A atividade foi promovida pela Coordenação de Educação Ambiental da Secretaria de Educação (SEMED), em parceria com o Projeto Costão Rochoso, como mais uma edição do projeto Meu Pequeno Costão Rochoso. A oficina apresentou às crianças espécies associadas a esse ambiente, como tartarugas, ouriços, peixes e tubarões.
Segundo a prefeitura, a proposta usa arte e educação para transformar conteúdos ambientais em experiências práticas e sensoriais.
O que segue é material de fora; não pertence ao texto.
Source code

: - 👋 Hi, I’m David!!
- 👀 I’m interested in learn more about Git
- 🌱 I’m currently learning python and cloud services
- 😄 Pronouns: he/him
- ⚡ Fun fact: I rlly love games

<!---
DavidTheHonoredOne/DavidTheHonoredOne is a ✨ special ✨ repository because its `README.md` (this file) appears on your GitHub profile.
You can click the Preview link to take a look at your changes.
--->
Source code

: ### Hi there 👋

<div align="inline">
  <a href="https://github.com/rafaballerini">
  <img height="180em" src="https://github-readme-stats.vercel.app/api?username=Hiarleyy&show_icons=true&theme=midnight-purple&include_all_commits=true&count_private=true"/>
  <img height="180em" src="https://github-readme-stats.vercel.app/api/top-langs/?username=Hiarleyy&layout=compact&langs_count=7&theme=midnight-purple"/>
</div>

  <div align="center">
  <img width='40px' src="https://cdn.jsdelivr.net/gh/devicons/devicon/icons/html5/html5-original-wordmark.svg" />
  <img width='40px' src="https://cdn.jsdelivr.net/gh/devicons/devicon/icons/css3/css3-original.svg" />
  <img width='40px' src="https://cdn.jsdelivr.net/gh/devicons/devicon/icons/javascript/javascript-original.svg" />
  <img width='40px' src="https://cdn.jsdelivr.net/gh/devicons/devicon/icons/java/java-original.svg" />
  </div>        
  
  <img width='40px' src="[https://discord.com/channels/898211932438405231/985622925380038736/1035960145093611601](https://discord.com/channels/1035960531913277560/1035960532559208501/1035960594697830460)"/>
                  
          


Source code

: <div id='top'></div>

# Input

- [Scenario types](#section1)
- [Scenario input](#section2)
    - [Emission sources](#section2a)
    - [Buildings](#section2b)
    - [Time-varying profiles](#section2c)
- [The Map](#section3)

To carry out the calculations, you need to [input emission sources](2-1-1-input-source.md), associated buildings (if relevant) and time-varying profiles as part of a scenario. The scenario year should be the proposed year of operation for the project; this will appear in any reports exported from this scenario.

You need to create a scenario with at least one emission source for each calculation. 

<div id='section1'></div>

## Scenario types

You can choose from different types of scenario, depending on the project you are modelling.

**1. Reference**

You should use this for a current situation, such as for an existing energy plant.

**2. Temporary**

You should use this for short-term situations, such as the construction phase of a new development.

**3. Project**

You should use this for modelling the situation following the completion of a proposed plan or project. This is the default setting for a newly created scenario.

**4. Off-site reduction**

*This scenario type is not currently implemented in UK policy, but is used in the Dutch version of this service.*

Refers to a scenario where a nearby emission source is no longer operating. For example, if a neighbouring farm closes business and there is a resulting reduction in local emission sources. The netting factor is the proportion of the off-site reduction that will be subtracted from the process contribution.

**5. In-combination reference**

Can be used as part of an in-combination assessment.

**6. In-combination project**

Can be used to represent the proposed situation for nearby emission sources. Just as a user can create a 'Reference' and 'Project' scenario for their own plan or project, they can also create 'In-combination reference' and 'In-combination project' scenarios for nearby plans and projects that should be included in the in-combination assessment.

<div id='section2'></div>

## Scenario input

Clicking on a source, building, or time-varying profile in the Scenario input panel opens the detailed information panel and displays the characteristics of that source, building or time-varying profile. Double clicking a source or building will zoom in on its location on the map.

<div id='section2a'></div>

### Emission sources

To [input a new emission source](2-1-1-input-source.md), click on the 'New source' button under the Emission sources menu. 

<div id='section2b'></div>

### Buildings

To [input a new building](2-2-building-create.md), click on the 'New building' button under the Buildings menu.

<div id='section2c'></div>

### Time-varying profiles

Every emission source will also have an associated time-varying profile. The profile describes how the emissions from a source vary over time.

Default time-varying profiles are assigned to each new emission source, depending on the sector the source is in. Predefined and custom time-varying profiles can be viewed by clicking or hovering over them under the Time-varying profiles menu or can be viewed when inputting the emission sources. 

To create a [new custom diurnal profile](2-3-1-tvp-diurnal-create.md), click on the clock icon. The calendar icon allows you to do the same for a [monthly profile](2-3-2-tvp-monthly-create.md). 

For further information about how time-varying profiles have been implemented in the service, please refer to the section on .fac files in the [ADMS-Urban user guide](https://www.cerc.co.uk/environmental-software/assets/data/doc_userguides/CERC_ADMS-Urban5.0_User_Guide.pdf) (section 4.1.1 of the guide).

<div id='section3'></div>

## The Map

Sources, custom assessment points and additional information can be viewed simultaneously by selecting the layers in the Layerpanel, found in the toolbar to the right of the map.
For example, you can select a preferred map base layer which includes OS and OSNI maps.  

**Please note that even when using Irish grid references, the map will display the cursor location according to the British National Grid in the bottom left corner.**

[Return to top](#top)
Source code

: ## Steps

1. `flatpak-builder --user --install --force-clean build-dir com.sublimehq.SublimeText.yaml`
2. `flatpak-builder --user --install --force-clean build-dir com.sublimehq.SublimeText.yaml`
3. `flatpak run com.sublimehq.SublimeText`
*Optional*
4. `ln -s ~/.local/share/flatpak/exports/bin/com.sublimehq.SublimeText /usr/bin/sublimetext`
Durante a oficina, os alunos participaram de atividades com massinha de modelar e da confecção de coroas relacionadas ao tema.
Para a coordenadora de Educação Ambiental da SEMED, a ação aproxima o conteúdo da realidade dos estudantes. “Levar a cultura oceânica e lagunar para as escolas dos anos iniciais é, para nós, uma forma de aproximar o conhecimento da realidade das nossas crianças. Nossos alunos vivem em um território marcado pelo mar, pelas lagoas, pelas praias, pelos costões rochosos e por tantas relações com esses ambientes. Por isso, falar sobre o oceano não é falar de algo distante, é falar sobre o lugar onde eles vivem, sobre suas famílias, suas histórias e suas próprias vivências. A parceria com o Projeto Costão Rochoso possibilita que esse conhecimento chegue às crianças de maneira lúdica, prática e significativa. Quando conseguimos transformar conceitos em experiências, observações e descobertas, o aprendizado ganha sentido e permanece”, afirmou.
O educador do Projeto Costão Rochoso, Yago Ferreira, explicou que as atividades artísticas também ajudam no desenvolvimento e na convivência escolar. “Além de desenvolver a criatividade, o senso de coletividade e pertencimento dos alunos, a gente também trabalha aspectos cognitivos, coordenação motora e sociabilização, porque os materiais são partilhados”, explicou.
Ao final da oficina, os animais confeccionados pelas crianças vão compor uma representação coletiva do costão rochoso. A proposta também orienta que, durante visitas à praia, os animais encontrados sejam observados sem serem retirados de seus locais.